[Start of Attachment]
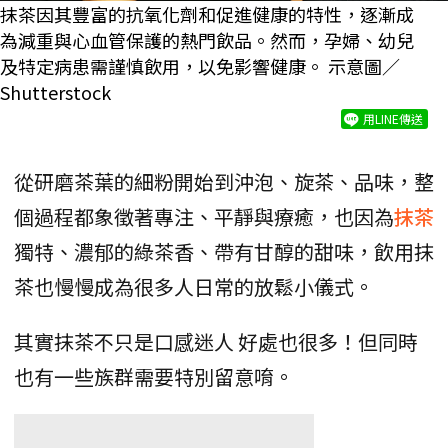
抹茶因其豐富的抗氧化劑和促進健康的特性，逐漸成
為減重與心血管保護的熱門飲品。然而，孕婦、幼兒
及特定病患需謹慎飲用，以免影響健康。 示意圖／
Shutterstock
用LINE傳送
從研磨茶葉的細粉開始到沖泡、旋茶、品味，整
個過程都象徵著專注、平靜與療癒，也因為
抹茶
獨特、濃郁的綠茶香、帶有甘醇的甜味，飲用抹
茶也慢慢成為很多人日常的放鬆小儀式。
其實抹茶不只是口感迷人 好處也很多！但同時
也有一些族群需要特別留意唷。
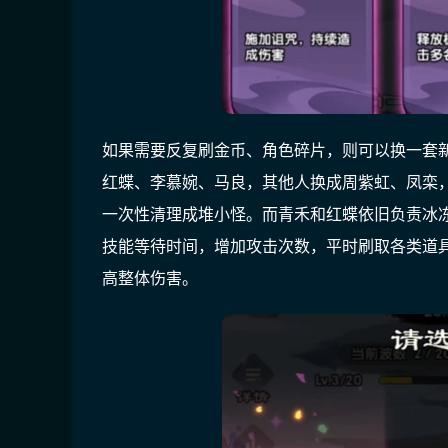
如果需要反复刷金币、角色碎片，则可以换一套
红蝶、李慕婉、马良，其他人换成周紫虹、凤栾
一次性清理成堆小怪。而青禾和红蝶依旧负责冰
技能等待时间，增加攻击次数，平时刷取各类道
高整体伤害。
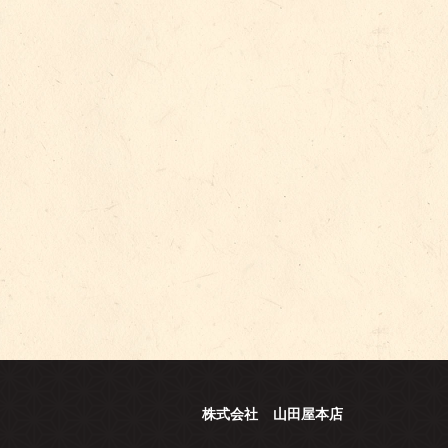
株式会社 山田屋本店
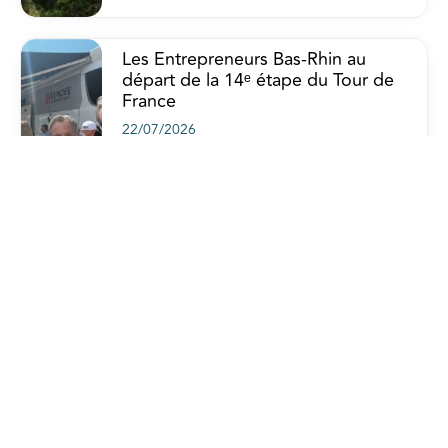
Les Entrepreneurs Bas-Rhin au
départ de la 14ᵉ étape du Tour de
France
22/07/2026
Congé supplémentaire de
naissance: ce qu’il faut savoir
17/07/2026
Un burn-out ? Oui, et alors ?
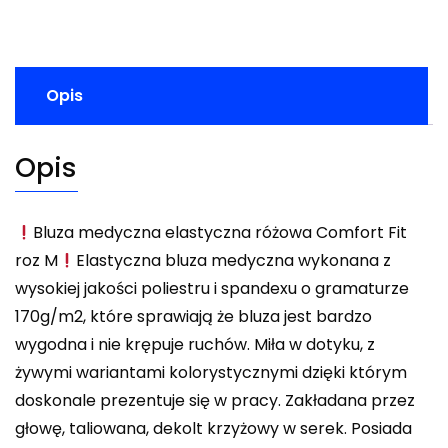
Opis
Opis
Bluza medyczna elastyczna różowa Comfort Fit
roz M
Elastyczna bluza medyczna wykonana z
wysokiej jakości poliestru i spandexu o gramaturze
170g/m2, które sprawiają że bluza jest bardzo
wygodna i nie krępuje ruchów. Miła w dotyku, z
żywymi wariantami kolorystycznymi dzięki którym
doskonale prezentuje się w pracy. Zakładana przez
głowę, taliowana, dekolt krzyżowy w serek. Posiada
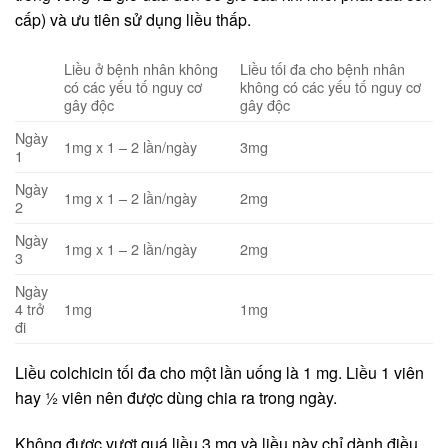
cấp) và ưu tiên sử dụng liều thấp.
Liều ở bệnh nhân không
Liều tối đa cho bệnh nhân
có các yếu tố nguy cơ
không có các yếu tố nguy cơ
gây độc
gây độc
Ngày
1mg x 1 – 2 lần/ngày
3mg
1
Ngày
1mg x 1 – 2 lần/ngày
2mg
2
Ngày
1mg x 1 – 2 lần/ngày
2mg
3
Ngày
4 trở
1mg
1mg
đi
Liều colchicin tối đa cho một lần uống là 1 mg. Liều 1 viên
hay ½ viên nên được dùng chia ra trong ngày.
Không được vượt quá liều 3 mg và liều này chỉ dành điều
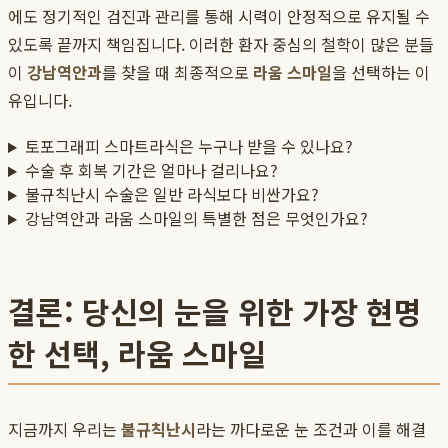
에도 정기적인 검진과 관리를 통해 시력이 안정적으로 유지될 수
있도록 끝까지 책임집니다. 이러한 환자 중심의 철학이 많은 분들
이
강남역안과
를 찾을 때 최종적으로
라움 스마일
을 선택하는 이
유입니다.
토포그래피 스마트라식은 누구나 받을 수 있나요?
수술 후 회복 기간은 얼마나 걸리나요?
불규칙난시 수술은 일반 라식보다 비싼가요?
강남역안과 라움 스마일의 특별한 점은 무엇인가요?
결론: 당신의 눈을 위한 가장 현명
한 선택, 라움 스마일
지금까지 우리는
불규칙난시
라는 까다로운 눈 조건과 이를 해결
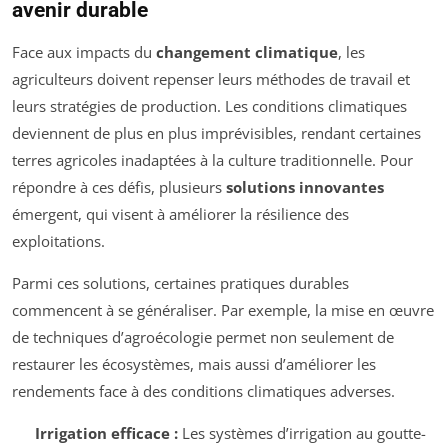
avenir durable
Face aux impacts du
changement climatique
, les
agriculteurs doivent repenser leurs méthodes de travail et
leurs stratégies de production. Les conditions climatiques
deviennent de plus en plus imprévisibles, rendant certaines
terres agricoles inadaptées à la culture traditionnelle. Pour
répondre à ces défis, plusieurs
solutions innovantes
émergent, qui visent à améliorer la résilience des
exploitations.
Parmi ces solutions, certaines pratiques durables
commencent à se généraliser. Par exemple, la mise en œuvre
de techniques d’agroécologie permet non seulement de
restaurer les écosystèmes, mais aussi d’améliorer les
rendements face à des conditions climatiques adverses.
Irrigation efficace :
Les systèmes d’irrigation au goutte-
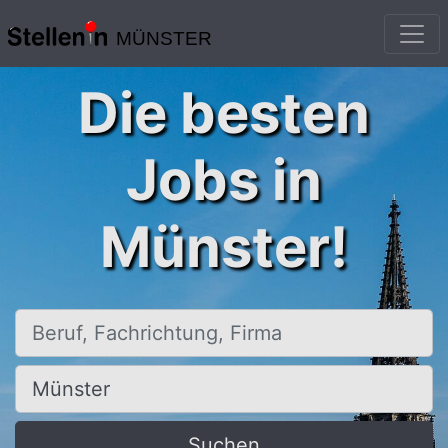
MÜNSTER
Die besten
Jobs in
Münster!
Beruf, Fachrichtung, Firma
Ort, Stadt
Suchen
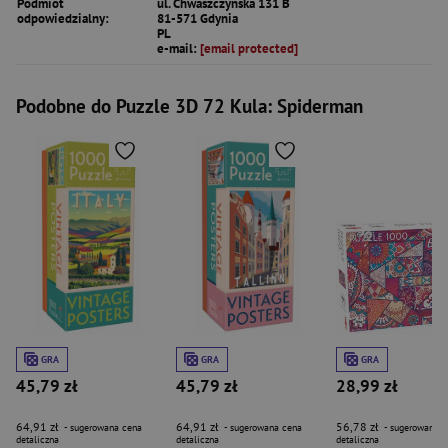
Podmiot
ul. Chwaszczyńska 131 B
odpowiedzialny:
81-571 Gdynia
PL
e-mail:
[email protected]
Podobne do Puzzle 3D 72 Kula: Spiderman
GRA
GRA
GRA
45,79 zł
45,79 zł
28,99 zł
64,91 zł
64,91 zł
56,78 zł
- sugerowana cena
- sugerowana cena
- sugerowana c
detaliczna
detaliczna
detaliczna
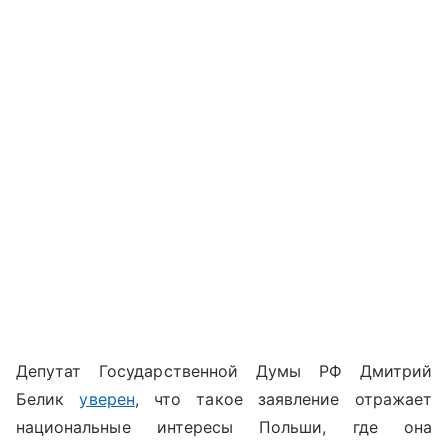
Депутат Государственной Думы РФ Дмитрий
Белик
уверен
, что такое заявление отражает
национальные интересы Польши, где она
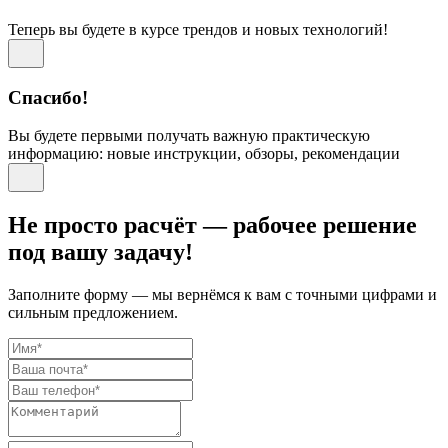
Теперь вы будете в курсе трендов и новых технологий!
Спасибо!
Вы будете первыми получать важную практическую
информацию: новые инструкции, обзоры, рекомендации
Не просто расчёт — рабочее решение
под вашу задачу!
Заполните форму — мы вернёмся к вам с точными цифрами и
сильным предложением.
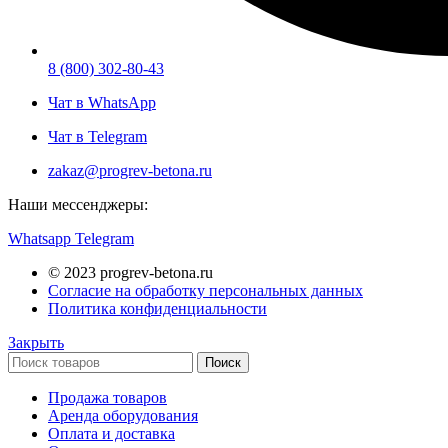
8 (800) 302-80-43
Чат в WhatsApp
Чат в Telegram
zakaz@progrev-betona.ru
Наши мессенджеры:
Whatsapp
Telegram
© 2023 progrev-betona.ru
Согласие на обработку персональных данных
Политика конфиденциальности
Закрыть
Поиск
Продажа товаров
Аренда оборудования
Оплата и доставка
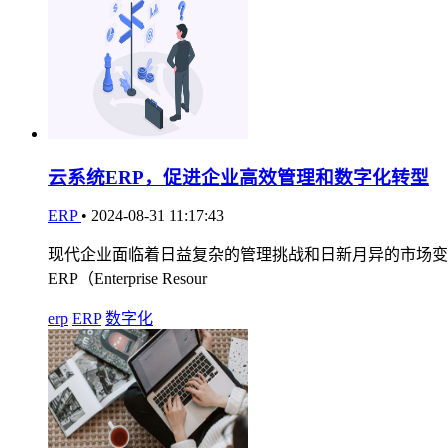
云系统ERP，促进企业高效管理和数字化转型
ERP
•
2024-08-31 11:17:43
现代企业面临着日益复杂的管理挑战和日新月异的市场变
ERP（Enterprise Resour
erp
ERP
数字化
[End of Attachment]
■ **The problem**: Counting only the lines that include "betona", state how many there are in the entries, and nothing else.

■ **Your response**: 2